Document structure recognition data:
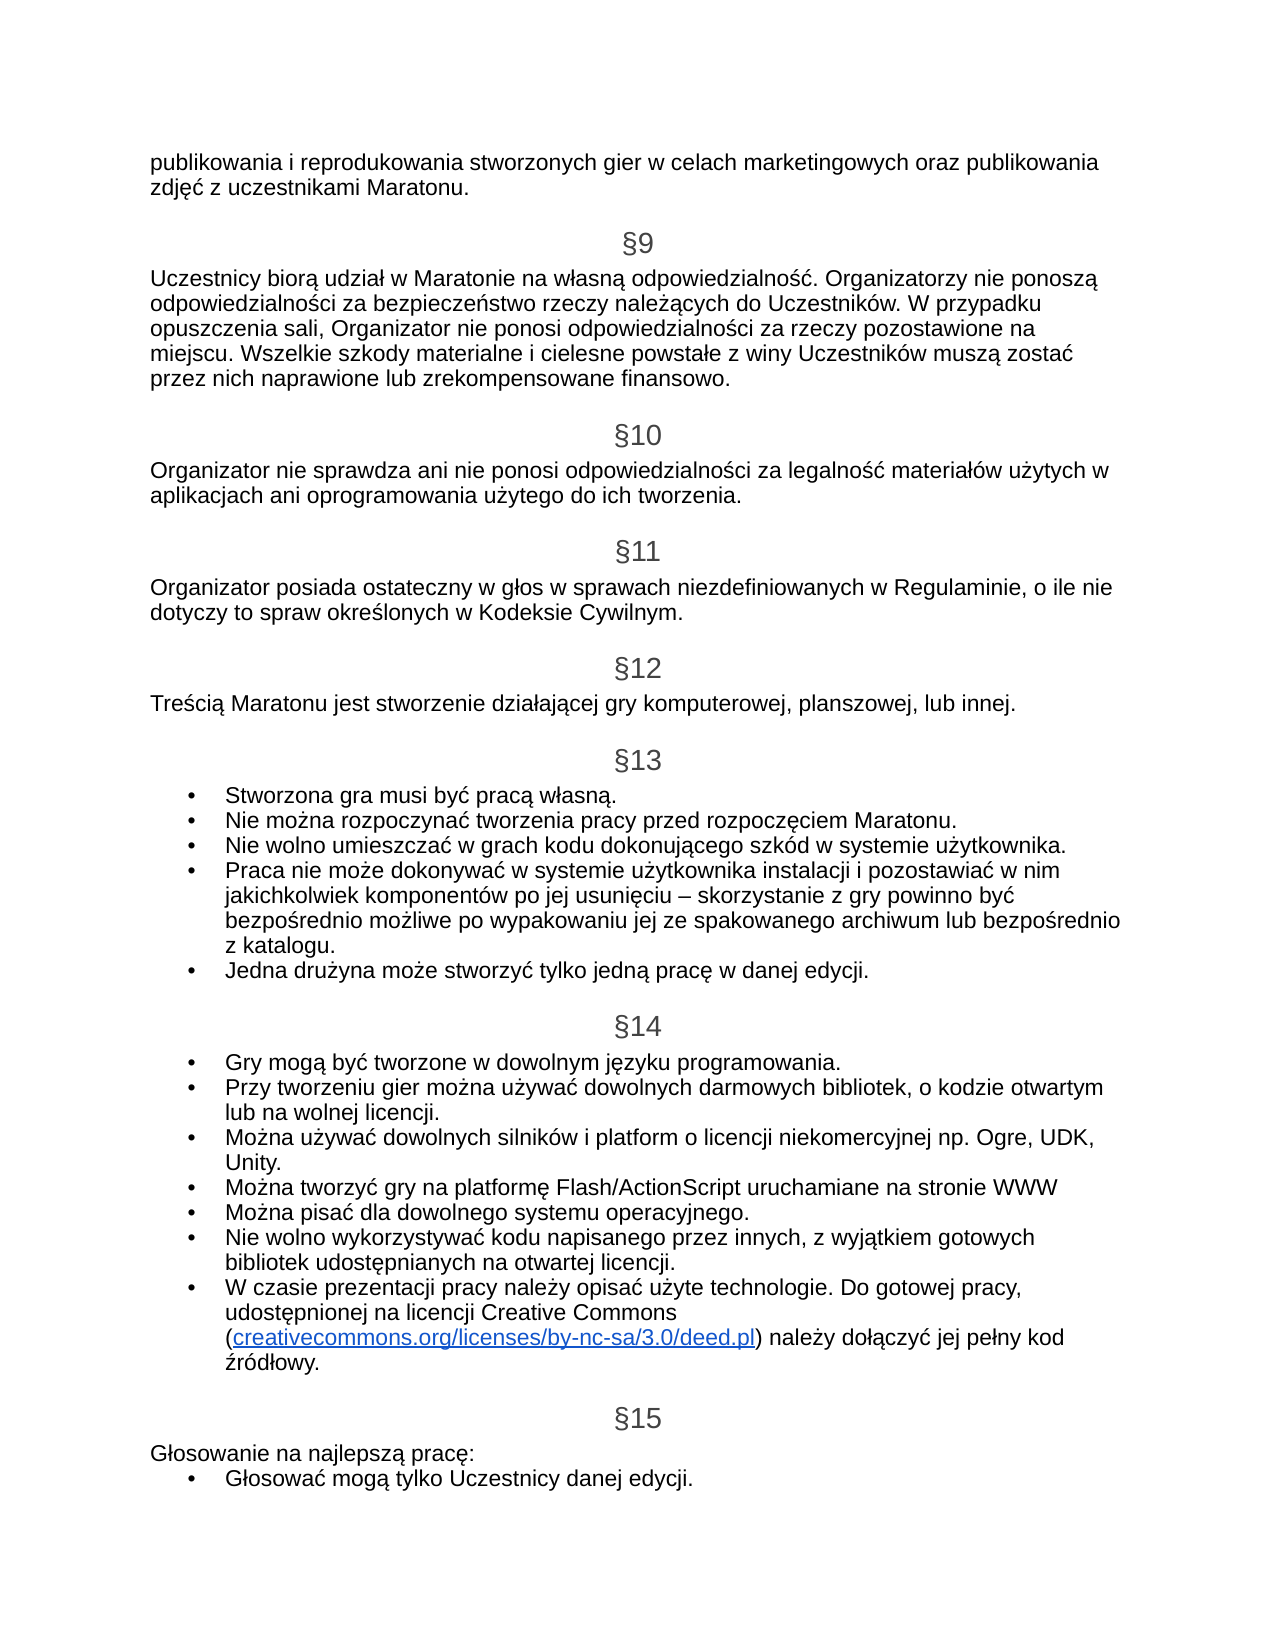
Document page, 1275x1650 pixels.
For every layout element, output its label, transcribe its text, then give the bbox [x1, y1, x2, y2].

list Przy tworzeniu gier można używać dowolnych darmowych bibliotek, o kodzie otwartym lub na wolnej licencji. [187, 1075, 1125, 1125]
list Można używać dowolnych silników i platform o licencji niekomercyjnej np. Ogre, UDK, Unity. [187, 1125, 1125, 1175]
list Nie można rozpoczynać tworzenia pracy przed rozpoczęciem Maratonu. [187, 808, 1125, 833]
list Nie wolno umieszczać w grach kodu dokonującego szkód w systemie użytkownika. [187, 833, 1125, 858]
text Treścią Maratonu jest stworzenie działającej gry komputerowej, planszowej, lub innej. [150, 692, 1125, 717]
list Głosować mogą tylko Uczestnicy danej edycji. [187, 1467, 1125, 1492]
text Głosowanie na najlepszą pracę: [150, 1442, 1125, 1467]
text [150, 150, 1125, 200]
text §10 [150, 425, 1125, 450]
text §13 [150, 750, 1125, 775]
text §15 [150, 1408, 1125, 1433]
list Można pisać dla dowolnego systemu operacyjnego. [187, 1200, 1125, 1225]
list W czasie prezentacji pracy należy opisać użyte technologie. Do gotowej pracy, udostępnionej na licencji Creative Commons (creativecommons.org/licenses/by-nc-sa/3.0/deed.pl) należy dołączyć jej pełny kod źródłowy. [187, 1275, 1125, 1375]
list Gry mogą być tworzone w dowolnym języku programowania. [187, 1050, 1125, 1075]
text Organizator nie sprawdza ani nie ponosi odpowiedzialności za legalność materiałów użytych w aplikacjach ani oprogramowania użytego do ich tworzenia. [150, 458, 1125, 508]
text §11 [150, 542, 1125, 567]
text §9 [150, 233, 1125, 258]
list Jedna drużyna może stworzyć tylko jedną pracę w danej edycji. [187, 958, 1125, 983]
text §14 [150, 1017, 1125, 1042]
text §12 [150, 658, 1125, 683]
list Stworzona gra musi być pracą własną. [187, 783, 1125, 808]
list Nie wolno wykorzystywać kodu napisanego przez innych, z wyjątkiem gotowych bibliotek udostępnianych na otwartej licencji. [187, 1225, 1125, 1275]
text Uczestnicy biorą udział w Maratonie na własną odpowiedzialność. Organizatorzy nie ponoszą odpowiedzialności za bezpieczeństwo rzeczy należących do Uczestników. W przypadku opuszczenia sali, Organizator nie ponosi odpowiedzialności za rzeczy pozostawione na miejscu. Wszelkie szkody materialne i cielesne powstałe z winy Uczestników muszą zostać przez nich naprawione lub zrekompensowane finansowo. [150, 267, 1125, 392]
list Można tworzyć gry na platformę Flash/ActionScript uruchamiane na stronie WWW [187, 1175, 1125, 1200]
list Praca nie może dokonywać w systemie użytkownika instalacji i pozostawiać w nim jakichkolwiek komponentów po jej usunięciu – skorzystanie z gry powinno być bezpośrednio możliwe po wypakowaniu jej ze spakowanego archiwum lub bezpośrednio z katalogu. [187, 858, 1125, 958]
text Organizator posiada ostateczny w głos w sprawach niezdefiniowanych w Regulaminie, o ile nie dotyczy to spraw określonych w Kodeksie Cywilnym. [150, 575, 1125, 625]
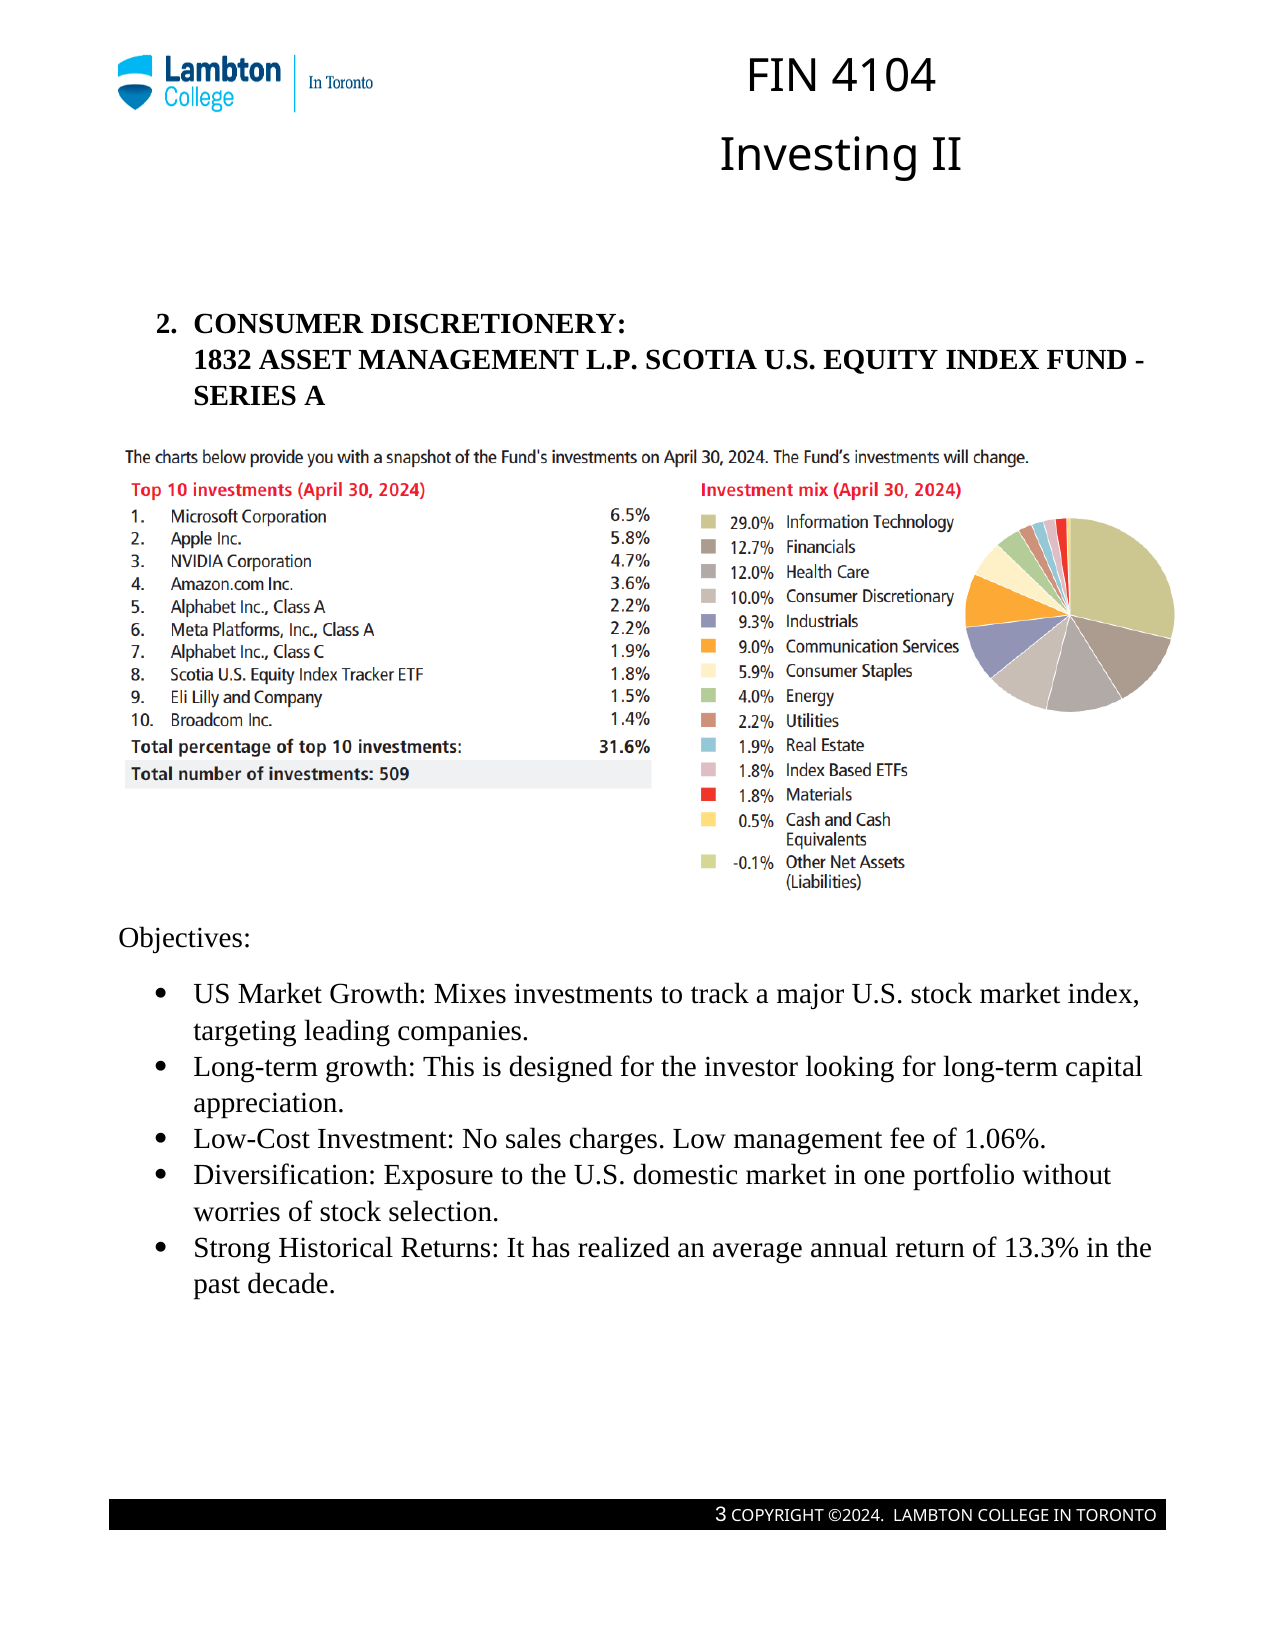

INSTRUCTIONS TO FOLLOW:
For this exercise, output the records exactly but omit their pictures.

RESULT OF THIS EXERCISE:
Document page, 1275x1650 pixels.
For every layout element, output its label, transcribe its text, then give the bbox [x1, y1, x2, y2].

list Przy tworzeniu gier można używać dowolnych darmowych bibliotek, o kodzie otwartym lub na wolnej licencji. [187, 1075, 1125, 1125]
list Można używać dowolnych silników i platform o licencji niekomercyjnej np. Ogre, UDK, Unity. [187, 1125, 1125, 1175]
list Nie można rozpoczynać tworzenia pracy przed rozpoczęciem Maratonu. [187, 808, 1125, 833]
list Nie wolno umieszczać w grach kodu dokonującego szkód w systemie użytkownika. [187, 833, 1125, 858]
text Treścią Maratonu jest stworzenie działającej gry komputerowej, planszowej, lub innej. [150, 692, 1125, 717]
list Głosować mogą tylko Uczestnicy danej edycji. [187, 1467, 1125, 1492]
text Głosowanie na najlepszą pracę: [150, 1442, 1125, 1467]
text [150, 150, 1125, 200]
text §10 [150, 425, 1125, 450]
text §13 [150, 750, 1125, 775]
text §15 [150, 1408, 1125, 1433]
list Można pisać dla dowolnego systemu operacyjnego. [187, 1200, 1125, 1225]
list W czasie prezentacji pracy należy opisać użyte technologie. Do gotowej pracy, udostępnionej na licencji Creative Commons (creativecommons.org/licenses/by-nc-sa/3.0/deed.pl) należy dołączyć jej pełny kod źródłowy. [187, 1275, 1125, 1375]
list Gry mogą być tworzone w dowolnym języku programowania. [187, 1050, 1125, 1075]
text Organizator nie sprawdza ani nie ponosi odpowiedzialności za legalność materiałów użytych w aplikacjach ani oprogramowania użytego do ich tworzenia. [150, 458, 1125, 508]
text §11 [150, 542, 1125, 567]
text §9 [150, 233, 1125, 258]
list Jedna drużyna może stworzyć tylko jedną pracę w danej edycji. [187, 958, 1125, 983]
text §14 [150, 1017, 1125, 1042]
text §12 [150, 658, 1125, 683]
list Stworzona gra musi być pracą własną. [187, 783, 1125, 808]
list Nie wolno wykorzystywać kodu napisanego przez innych, z wyjątkiem gotowych bibliotek udostępnianych na otwartej licencji. [187, 1225, 1125, 1275]
text Uczestnicy biorą udział w Maratonie na własną odpowiedzialność. Organizatorzy nie ponoszą odpowiedzialności za bezpieczeństwo rzeczy należących do Uczestników. W przypadku opuszczenia sali, Organizator nie ponosi odpowiedzialności za rzeczy pozostawione na miejscu. Wszelkie szkody materialne i cielesne powstałe z winy Uczestników muszą zostać przez nich naprawione lub zrekompensowane finansowo. [150, 267, 1125, 392]
list Można tworzyć gry na platformę Flash/ActionScript uruchamiane na stronie WWW [187, 1175, 1125, 1200]
list Praca nie może dokonywać w systemie użytkownika instalacji i pozostawiać w nim jakichkolwiek komponentów po jej usunięciu – skorzystanie z gry powinno być bezpośrednio możliwe po wypakowaniu jej ze spakowanego archiwum lub bezpośrednio z katalogu. [187, 858, 1125, 958]
text Organizator posiada ostateczny w głos w sprawach niezdefiniowanych w Regulaminie, o ile nie dotyczy to spraw określonych w Kodeksie Cywilnym. [150, 575, 1125, 625]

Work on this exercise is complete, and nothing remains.